Lindsay Patricia Northover, Baroness Northover, (born 21 August 1954; née Granshaw) is a British Liberal Democrat politician, member of the House of Lords and former junior government minister.

Early life

The daughter of Charles and Patricia Granshaw, Northover was born on 21 August 1954. She was educated at Brighton and Hove High School, an independent school for girls in Brighton. She went on to study at St Anne's College, Oxford, where in 1976 she graduated Bachelor of Arts in modern history (later promoted to Master of Arts). She received an English-Speaking Union Scholarship and a Mrs Giles Whiting Fellowship to study at Bryn Mawr College and the University of Pennsylvania, receiving an examined Master of Arts degree in 1978 and graduating as a Doctor of Philosophy in the history and philosophy of science in 1981.

Career

Academic career

Northover was awarded a research fellowship at University College London and St. Mark's Hospital from 1980 to 1983, and a further research fellowship in 1983–84 at St Thomas's Hospital Medical School in London. She was then appointed Lecturer at University College London and Wellcome Institute in 1984, where she taught medical students, human science students and others from across the University of London, and carried out research on the history of modern medicine, authoring various academic books and articles.

Political career

Northover contested Welwyn Hatfield in the 1983 and 1987 general elections, and Basildon in the 1997 general election. She was a member of the committee which negotiated the merger between the Liberal Party and the SDP in 1987–1988, forming the Liberal Democrats.
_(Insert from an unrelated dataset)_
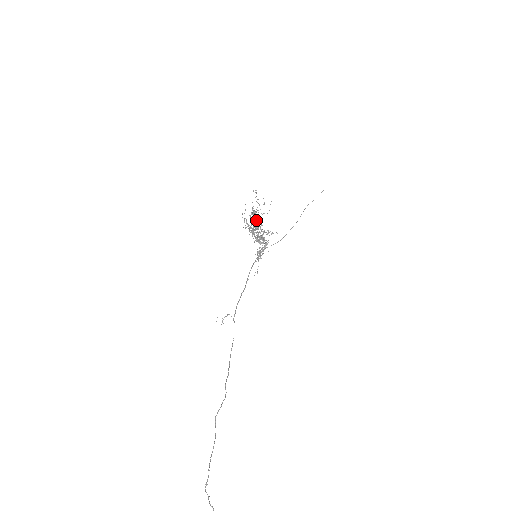
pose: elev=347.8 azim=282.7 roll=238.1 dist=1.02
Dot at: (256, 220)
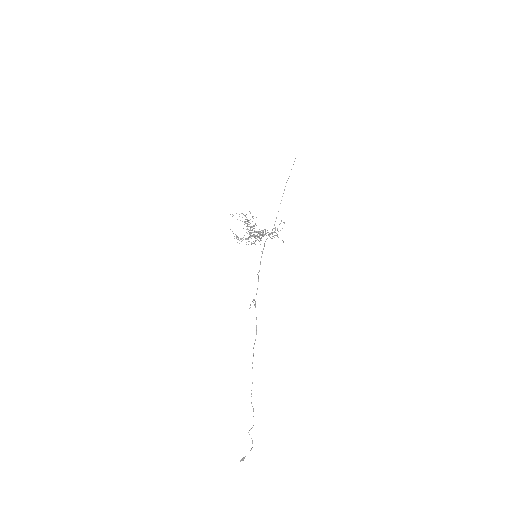
Dot at: (248, 226)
She was Chair of Women Liberal Democrats 1992–1995, Chair of the SDP and then the Liberal Democrats Parliamentary Candidates Association 1987–1991, and subsequently its Vice-President, and Chair of the Health and Social Welfare Association, 1987–1988.

On 1 May 2000, she was created a life peer, taking her married name of Northover, as Baroness Northover, of Cissbury in the County of West Sussex.[1] She was the Liberal Democrats Health Spokesperson in the House of Lords 2000–02 and main frontbench Liberal Democrats Spokesperson on International Development in the House of Lords, 2002–2010. She has been a member of various House of Lords Select Committees including those on Embryonic Stem Cell Research (2001–02), and on the European Union (Sub-Committee on Foreign Affairs, Defence and International Development 2003–04; Sub-Committee on Economic and Financial Affairs, 2008–10).

In 2010 under the Coalition Government, she was appointed as Government Whip (Baroness-in-Waiting) and Spokesperson on International Development, Health, Justice and Women and Equalities, later covering Education, DCMS and DEFRA, instead of Justice and Health.[2][3]

Northover was a Member of Council of the Overseas Development Institute, 2005–2010; Trustee of the Tropical Health and Education Trust, 2007–10; Vice-Chair of the British Council Associate Parliamentary Group, 2007–10; Vice-Chair of the Commonwealth Parliamentary Association, 2008–10; Trustee of the Liberal Democrats, 2009–11; Trustee of UNICEF UK, 2009–10; Vice-Chair of the All Party Parliamentary Group on HIV/AIDS; Vice-Chair of the All Party Parliamentary Group on Aid, Debt and Trade; and Secretary of the All Party Group on Overseas Development.[4] She was promoted to become Under Secretary of State in the Department for International Development in November 2014.

Personal life

In 1988 she married Professor John Northover, Professor of Intestinal Surgery since 2001 at Imperial College London. [5] They have three children, two sons (born 1989 and 1990) and a daughter (born 1993).

References

  1. ^ "No. 55839". The London Gazette. 5 May 2000.
  2. ^ "Government Spokespersons". Government Whips Office. Retrieved 25 February 2012.
  3. ^ Unlike Whips in the Commons, Lords Whips are also Government Spokespersons in their portfolios, contributing to legislation and speaking for the Government in debates.
  4. ^ "Baroness Northover | Peers Detail". 2012. Retrieved 26 February 2012.